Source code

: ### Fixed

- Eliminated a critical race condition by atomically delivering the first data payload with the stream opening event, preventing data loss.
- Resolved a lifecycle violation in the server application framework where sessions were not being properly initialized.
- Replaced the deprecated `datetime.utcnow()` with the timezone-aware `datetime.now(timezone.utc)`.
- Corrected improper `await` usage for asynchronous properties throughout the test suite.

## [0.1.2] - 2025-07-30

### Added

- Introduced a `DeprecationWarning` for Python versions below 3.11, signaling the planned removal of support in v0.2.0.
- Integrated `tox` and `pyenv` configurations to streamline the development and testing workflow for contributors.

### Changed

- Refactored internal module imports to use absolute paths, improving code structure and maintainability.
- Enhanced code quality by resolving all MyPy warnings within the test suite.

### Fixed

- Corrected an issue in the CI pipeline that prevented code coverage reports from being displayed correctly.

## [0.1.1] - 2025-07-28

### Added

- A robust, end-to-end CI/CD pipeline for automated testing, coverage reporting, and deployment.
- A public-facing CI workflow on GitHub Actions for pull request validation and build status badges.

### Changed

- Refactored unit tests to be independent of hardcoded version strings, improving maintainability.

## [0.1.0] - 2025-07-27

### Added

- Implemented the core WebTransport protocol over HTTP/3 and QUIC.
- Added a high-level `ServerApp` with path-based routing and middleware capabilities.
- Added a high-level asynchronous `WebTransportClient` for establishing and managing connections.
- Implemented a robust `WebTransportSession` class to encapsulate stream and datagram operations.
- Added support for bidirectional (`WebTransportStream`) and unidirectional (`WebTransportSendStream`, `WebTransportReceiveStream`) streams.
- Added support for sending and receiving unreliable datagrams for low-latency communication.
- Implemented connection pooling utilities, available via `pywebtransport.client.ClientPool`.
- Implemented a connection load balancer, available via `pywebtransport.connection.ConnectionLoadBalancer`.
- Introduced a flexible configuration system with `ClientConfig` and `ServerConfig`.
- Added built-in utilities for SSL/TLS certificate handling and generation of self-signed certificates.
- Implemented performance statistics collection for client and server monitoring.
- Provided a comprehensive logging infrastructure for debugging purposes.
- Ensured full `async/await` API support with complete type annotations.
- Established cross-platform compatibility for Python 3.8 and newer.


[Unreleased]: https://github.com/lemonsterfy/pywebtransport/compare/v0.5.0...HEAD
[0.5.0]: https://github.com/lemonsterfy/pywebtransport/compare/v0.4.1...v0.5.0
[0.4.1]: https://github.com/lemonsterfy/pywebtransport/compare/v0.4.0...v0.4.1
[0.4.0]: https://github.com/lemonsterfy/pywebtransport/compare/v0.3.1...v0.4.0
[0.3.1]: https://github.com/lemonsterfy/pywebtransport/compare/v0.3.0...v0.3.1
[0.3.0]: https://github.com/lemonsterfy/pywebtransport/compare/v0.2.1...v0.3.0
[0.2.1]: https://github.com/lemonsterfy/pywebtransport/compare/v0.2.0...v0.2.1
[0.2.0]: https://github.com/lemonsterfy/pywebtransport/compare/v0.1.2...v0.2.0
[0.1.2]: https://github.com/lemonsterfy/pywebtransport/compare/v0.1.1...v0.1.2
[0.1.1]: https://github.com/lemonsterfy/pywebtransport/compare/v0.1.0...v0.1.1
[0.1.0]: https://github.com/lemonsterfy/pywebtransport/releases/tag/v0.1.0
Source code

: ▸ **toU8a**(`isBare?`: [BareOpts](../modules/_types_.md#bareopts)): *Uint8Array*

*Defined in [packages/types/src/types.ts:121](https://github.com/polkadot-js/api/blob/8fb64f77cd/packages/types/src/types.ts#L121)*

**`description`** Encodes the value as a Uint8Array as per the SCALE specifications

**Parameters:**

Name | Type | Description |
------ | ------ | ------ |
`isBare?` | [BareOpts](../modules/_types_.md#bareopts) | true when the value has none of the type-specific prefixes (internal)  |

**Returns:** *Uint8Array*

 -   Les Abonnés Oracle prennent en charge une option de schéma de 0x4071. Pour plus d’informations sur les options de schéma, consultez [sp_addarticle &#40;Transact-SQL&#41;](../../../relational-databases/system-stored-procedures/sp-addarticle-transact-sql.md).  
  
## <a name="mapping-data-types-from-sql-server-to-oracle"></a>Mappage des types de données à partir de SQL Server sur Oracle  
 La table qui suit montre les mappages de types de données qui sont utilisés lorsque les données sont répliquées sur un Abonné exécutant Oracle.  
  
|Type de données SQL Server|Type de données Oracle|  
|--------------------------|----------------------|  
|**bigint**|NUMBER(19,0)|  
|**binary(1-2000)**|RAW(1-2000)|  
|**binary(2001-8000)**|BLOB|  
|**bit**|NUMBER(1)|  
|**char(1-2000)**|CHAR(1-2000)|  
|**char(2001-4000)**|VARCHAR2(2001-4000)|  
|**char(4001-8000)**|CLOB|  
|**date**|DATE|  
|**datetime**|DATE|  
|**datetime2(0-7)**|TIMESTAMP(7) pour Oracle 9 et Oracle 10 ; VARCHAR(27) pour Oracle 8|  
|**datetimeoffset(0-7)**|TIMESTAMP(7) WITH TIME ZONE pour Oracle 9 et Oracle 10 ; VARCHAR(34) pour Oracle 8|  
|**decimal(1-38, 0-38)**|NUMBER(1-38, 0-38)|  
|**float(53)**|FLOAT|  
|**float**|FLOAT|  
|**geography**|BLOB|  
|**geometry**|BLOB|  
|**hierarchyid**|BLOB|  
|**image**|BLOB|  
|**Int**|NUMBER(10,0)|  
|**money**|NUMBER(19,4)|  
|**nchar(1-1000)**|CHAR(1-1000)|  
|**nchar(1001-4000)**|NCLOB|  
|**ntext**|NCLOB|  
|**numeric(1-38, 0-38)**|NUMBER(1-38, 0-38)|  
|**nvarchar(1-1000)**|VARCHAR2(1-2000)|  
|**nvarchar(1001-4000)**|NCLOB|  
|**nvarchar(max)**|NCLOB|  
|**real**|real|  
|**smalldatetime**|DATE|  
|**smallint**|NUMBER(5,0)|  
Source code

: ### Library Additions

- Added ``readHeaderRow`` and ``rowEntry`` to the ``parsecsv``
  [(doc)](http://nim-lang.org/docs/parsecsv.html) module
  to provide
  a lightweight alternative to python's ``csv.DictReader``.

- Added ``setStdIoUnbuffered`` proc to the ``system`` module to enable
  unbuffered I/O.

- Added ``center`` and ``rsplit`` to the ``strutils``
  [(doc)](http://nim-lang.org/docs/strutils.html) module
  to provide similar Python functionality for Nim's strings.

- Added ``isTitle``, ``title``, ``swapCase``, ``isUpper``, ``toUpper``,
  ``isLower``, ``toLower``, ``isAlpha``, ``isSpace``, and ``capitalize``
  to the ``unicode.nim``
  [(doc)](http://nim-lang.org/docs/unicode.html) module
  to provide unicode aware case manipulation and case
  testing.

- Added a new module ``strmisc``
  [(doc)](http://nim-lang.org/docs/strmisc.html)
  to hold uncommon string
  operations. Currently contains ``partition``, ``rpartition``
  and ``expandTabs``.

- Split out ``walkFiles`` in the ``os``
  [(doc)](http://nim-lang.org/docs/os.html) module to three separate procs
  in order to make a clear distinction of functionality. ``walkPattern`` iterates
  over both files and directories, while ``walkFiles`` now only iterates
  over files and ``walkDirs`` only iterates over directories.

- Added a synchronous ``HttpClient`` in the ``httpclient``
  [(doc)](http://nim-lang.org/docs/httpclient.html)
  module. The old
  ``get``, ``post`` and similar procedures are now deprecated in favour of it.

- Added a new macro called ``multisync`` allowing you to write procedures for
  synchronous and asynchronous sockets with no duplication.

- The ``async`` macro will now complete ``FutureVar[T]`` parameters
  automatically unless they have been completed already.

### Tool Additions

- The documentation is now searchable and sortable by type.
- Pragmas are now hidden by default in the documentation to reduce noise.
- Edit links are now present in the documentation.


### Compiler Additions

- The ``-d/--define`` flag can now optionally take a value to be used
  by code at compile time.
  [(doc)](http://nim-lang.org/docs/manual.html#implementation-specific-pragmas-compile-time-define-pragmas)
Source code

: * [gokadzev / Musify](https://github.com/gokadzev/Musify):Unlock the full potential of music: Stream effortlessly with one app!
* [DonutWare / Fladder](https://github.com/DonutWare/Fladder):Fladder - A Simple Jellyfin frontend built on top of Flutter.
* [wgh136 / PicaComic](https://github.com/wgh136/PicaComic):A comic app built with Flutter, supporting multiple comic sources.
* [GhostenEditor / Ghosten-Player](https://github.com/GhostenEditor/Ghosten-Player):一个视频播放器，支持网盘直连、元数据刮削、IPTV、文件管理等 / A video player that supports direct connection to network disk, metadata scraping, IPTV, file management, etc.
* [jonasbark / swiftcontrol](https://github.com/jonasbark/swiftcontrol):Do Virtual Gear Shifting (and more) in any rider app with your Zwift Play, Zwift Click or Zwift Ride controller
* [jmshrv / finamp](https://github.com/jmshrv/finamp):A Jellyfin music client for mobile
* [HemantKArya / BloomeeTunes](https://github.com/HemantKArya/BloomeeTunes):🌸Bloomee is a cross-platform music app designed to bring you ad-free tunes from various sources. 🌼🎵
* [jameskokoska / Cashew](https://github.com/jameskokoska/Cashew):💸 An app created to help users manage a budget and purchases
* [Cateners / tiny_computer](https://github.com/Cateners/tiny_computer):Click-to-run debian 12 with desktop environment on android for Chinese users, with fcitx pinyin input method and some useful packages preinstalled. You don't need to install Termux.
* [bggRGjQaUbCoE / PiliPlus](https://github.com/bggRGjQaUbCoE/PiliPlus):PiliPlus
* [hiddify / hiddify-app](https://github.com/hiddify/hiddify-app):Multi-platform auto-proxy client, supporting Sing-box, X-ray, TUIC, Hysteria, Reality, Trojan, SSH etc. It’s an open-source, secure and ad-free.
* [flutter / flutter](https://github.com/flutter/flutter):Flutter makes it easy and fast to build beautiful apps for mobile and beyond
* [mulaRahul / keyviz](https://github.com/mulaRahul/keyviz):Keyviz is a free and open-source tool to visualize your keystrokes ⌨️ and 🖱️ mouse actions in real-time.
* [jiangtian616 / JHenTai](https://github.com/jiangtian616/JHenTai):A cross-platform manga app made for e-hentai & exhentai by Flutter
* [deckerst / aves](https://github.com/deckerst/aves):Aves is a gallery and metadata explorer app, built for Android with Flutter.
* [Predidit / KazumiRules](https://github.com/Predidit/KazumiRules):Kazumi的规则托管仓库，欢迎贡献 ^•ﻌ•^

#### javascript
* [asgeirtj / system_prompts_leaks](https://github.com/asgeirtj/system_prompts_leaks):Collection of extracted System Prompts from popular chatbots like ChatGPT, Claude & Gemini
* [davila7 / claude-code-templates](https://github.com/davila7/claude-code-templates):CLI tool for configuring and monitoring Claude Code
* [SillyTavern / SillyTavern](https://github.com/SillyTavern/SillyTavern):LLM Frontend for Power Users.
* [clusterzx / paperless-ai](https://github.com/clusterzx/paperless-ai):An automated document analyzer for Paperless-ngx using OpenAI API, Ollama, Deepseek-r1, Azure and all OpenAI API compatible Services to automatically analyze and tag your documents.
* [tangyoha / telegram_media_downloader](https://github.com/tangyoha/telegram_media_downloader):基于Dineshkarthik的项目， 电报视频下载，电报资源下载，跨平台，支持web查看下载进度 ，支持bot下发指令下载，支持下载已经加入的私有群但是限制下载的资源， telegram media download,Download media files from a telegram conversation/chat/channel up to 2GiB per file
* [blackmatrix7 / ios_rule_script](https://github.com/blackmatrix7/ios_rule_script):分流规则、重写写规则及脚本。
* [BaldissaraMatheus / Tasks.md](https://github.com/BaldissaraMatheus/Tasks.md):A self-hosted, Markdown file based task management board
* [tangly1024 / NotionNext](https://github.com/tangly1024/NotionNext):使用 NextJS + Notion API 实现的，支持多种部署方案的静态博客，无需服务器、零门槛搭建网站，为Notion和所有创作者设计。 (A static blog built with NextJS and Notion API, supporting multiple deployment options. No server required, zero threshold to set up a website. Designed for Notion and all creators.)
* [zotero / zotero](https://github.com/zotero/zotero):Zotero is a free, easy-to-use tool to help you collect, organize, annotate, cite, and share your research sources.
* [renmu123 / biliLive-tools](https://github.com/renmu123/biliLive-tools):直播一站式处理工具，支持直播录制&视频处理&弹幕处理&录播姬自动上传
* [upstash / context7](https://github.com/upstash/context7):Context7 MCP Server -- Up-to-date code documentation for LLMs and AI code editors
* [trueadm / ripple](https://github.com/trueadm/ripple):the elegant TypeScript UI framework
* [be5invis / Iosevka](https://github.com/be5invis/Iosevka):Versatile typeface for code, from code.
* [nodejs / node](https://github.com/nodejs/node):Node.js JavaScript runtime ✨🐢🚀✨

┄┄┄┄┄┄┄┄┄┄┄┄┄┄┄┄┄┄┄┄

*Task to carry out:* Duplicate the lines starting at the line containing "with one app!" and ending at the line containing "client for mobile", including both of those lines.

*Reply:*
: * [gokadzev / Musify](https://github.com/gokadzev/Musify):Unlock the full potential of music: Stream effortlessly with one app!
* [DonutWare / Fladder](https://github.com/DonutWare/Fladder):Fladder - A Simple Jellyfin frontend built on top of Flutter.
* [wgh136 / PicaComic](https://github.com/wgh136/PicaComic):A comic app built with Flutter, supporting multiple comic sources.
* [GhostenEditor / Ghosten-Player](https://github.com/GhostenEditor/Ghosten-Player):一个视频播放器，支持网盘直连、元数据刮削、IPTV、文件管理等 / A video player that supports direct connection to network disk, metadata scraping, IPTV, file management, etc.
* [jonasbark / swiftcontrol](https://github.com/jonasbark/swiftcontrol):Do Virtual Gear Shifting (and more) in any rider app with your Zwift Play, Zwift Click or Zwift Ride controller
* [jmshrv / finamp](https://github.com/jmshrv/finamp):A Jellyfin music client for mobile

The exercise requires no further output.